- Directed by: Joseph Santley
- Screenplay by: Homer Croy Robert Lee Johnson Elizabeth Meehan Gertrude Orr
- Based on: The Harvester by Gene Stratton-Porter
- Produced by: Nat Levine
- Starring: Alice Brady Russell Hardie Ann Rutherford Frank Craven Cora Sue Collins Emma Dunn
- Cinematography: Reggie Lanning Edward Snyder
- Edited by: Murray Seldeen
- Production company: Republic Pictures
- Distributed by: Republic Pictures
- Release date: April 18, 1936;
- Running time: 65 minutes
- Country: United States
- Language: English

= The Harvester =

1936 film by Joseph Santley

The Harvester is a 1936 American comedy film directed by Joseph Santley and written by Homer Croy, Robert Lee Johnson, Elizabeth Meehan and Gertrude Orr. It is based on the 1911 novel The Harvester by Gene Stratton-Porter, which had previously been turned into a 1927 silent film of the same title. The film stars Alice Brady, Russell Hardie, Ann Rutherford, Frank Craven, Cora Sue Collins and Emma Dunn. The film was released on April 18, 1936, by Republic Pictures.

==Plot==
In rural 1890s Indiana, farmer David Langston, a single man who has focused his time on his work, is pressured to wed the daughter of the wealthy Mrs. Biddle, Thelma. While David's orphaned friend, Ruth Jameson, is in love with him, David ends up accepting Mrs. Biddle's demands and agrees to wed Thelma. After technological advancements make their way to the town, Mrs. Biddle attempts to pressure David to leave his job as a farmer and join her husband, Mr. Biddle, in a career of real estate. However, Mr. Biddle, who is discontented with his current life, cautions David against selling his farm. Meanwhile, Mrs. Biddle, in an effort to secure David's marriage to her daughter, has Ruth's younger sister, Naomi, whom he adores, put into an orphanage.

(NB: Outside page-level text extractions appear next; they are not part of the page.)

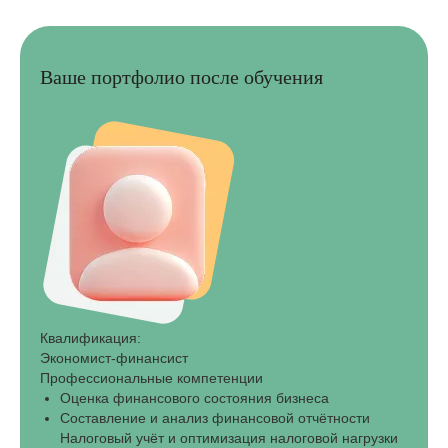
Ваше портфолио после обучения
Квалификация:
Экономист-финансист
Профессиональные компетенции
Оценка финансового состояния бизнеса
Составление и анализ финансовой отчётности
Налоговый учёт и оптимизация налоговой нагрузки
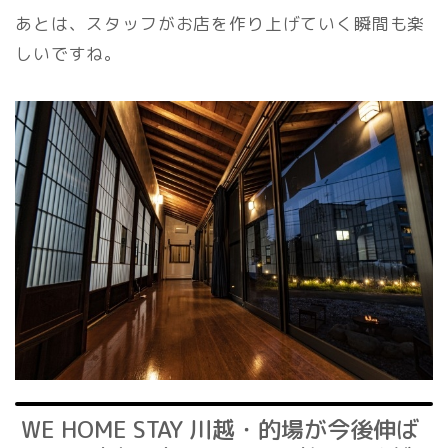
あとは、スタッフがお店を作り上げていく瞬間も楽
しいですね。
WE HOME STAY 川越・的場が今後伸ば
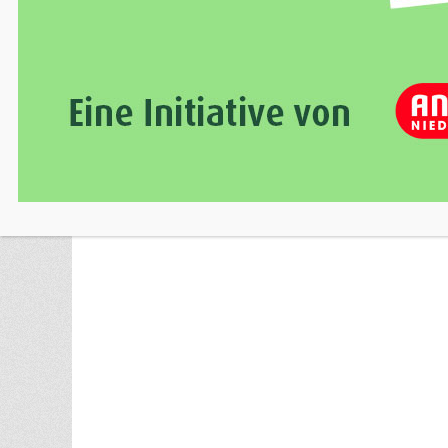
Internationale Einkünfte (Vermeidung vo
Prüfung und Korrektur von Steuerbesche
Vertretung im außergerichtlichen Rechts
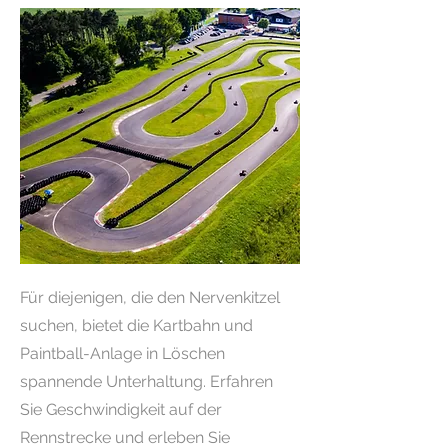
Für diejenigen, die den Nervenkitzel
suchen, bietet die Kartbahn und
Paintball-Anlage in Löschen
spannende Unterhaltung. Erfahren
Sie Geschwindigkeit auf der
Rennstrecke und erleben Sie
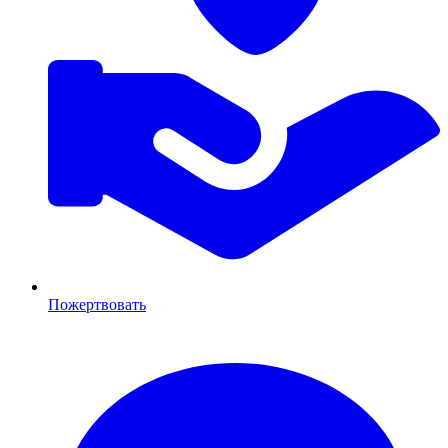
Пожертвовать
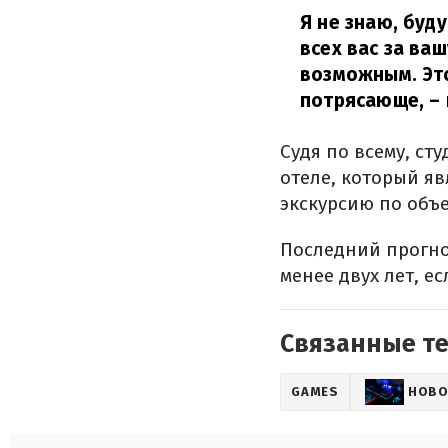
Я не знаю, буду
всех вас за ва
возможным. Это
потрясающе,
– 
Судя по всему, ст
отеле, который яв
экскурсию по объе
Последний прогно
менее двух лет, е
Связанные т
GAMES
НОВО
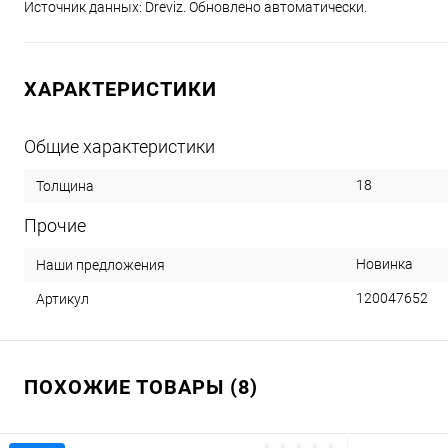
Источник данных: Dreviz. Обновлено автоматически.
ХАРАКТЕРИСТИКИ
Общие характеристики
18
Толщина
Прочие
Новинка
Наши предложения
120047652
Артикул
ПОХОЖИЕ ТОВАРЫ (8)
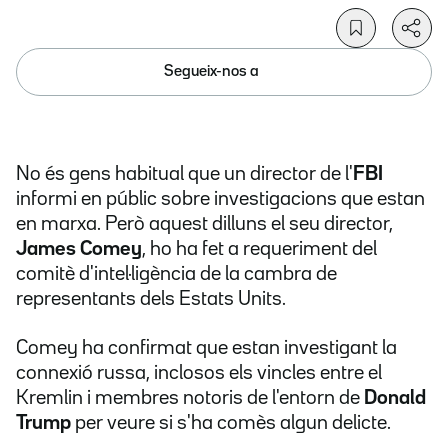
Segueix-nos a
No és gens habitual que un director de l'
FBI
informi en públic sobre investigacions que estan
en marxa. Però aquest dilluns el seu director,
James Comey
, ho ha fet a requeriment del
comitè d'intel·ligència de la cambra de
representants dels Estats Units.
Comey ha confirmat que estan investigant la
connexió russa, inclosos els vincles entre el
Kremlin i membres notoris de l'entorn de
Donald
Trump
per veure si s'ha comès algun delicte.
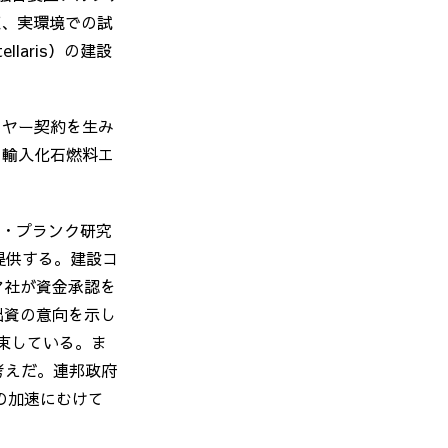
証、実環境での試
ellaris
）の建設
イヤー契約を生み
、輸入化石燃料エ
・プランク研究
提供する。建設コ
マ社が資金承認を
出資の意向を示し
束している。ま
考えだ。連邦政府
の加速にむけて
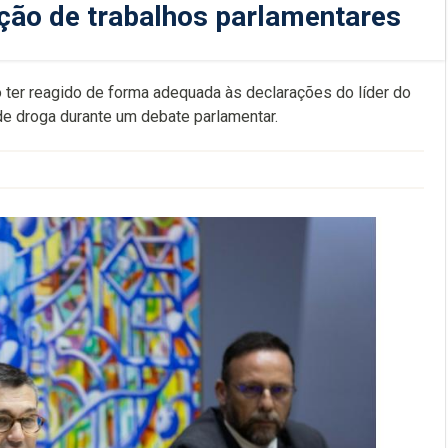
ução de trabalhos parlamentares
o ter reagido de forma adequada às declarações do líder do
de droga durante um debate parlamentar.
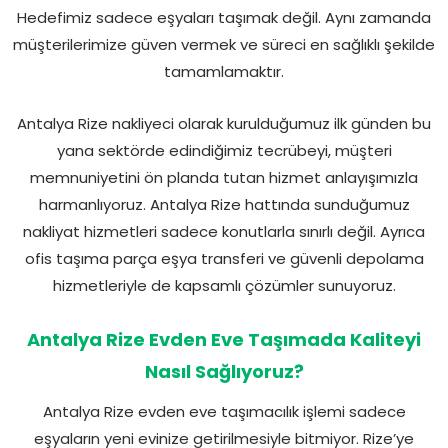
Hedefimiz sadece eşyaları taşımak değil. Aynı zamanda
müşterilerimize güven vermek ve süreci en sağlıklı şekilde
tamamlamaktır.
Antalya Rize nakliyeci olarak kurulduğumuz ilk günden bu
yana sektörde edindiğimiz tecrübeyi, müşteri
memnuniyetini ön planda tutan hizmet anlayışımızla
harmanlıyoruz. Antalya Rize hattında sunduğumuz
nakliyat hizmetleri sadece konutlarla sınırlı değil. Ayrıca
ofis taşıma parça eşya transferi ve güvenli depolama
hizmetleriyle de kapsamlı çözümler sunuyoruz.
Antalya Rize Evden Eve Taşımada Kaliteyi
Nasıl Sağlıyoruz?
Antalya Rize evden eve taşımacılık işlemi sadece
eşyaların yeni evinize getirilmesiyle bitmiyor. Rize’ye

Soon after, Ruth's grandmother, who opposed David's marriage to Thelma, dies, David and Ruth are drawn closer together, making David question his decision, and soon figures out Mrs. Biddle put Naomi in the orphanage. David then publicly confronts Mrs. Biddle, and boldly announces his intentions to adopt Naomi himself. Thelma, infuriated, breaks their engagement, and Ruth, David, and Naomi are reunited, with David deciding to remain a harvester.

==Cast==
- Alice Brady as Mrs. Biddle
- Russell Hardie as David Langston
- Ann Rutherford as Ruth Jameson
- Frank Craven as Mr. Biddle
- Cora Sue Collins as Naomi Jameson
- Emma Dunn as Granny Moreland
- Joyce Compton as Thelma Biddle
- Edward Nugent as Bert Munroe
- Roy Atwell as Jake Eben
- Spencer Charters as Stubby Pratt
- Russell Simpson as Abner Prewett
- Phyllis Fraser as Gladys
- Fern Emmett as Miss Sophronia
- Burr Caruth as Dr. Carey
- Lucille Ward as Mrs. Griggs
- Harry Bowen as Carl
- Grace Hayle as Mrs. Kramer

== Criticisms ==
This adaptation of the original 1911 novel by Gene Stratton-Porter features many plot differences, which some claim detract from the overall quality of the film. This is especially true considering how well received the novel was at publication. According to a review published by The New York Times, there "has been lost the simple nobility of its central figure that made the book a best seller when it was written." The author of this review, referenced as J.T.M., claims the movie could not be seen as parallel to the vision Stratton-Porter had when writing the novel. The portrayal of the titular figure, David Langston, is seen as "a most naïve young man, far too easily urged away from his herb patches and the rural destiny that so patently befits him by an extremely transparent plot of feminine scheming."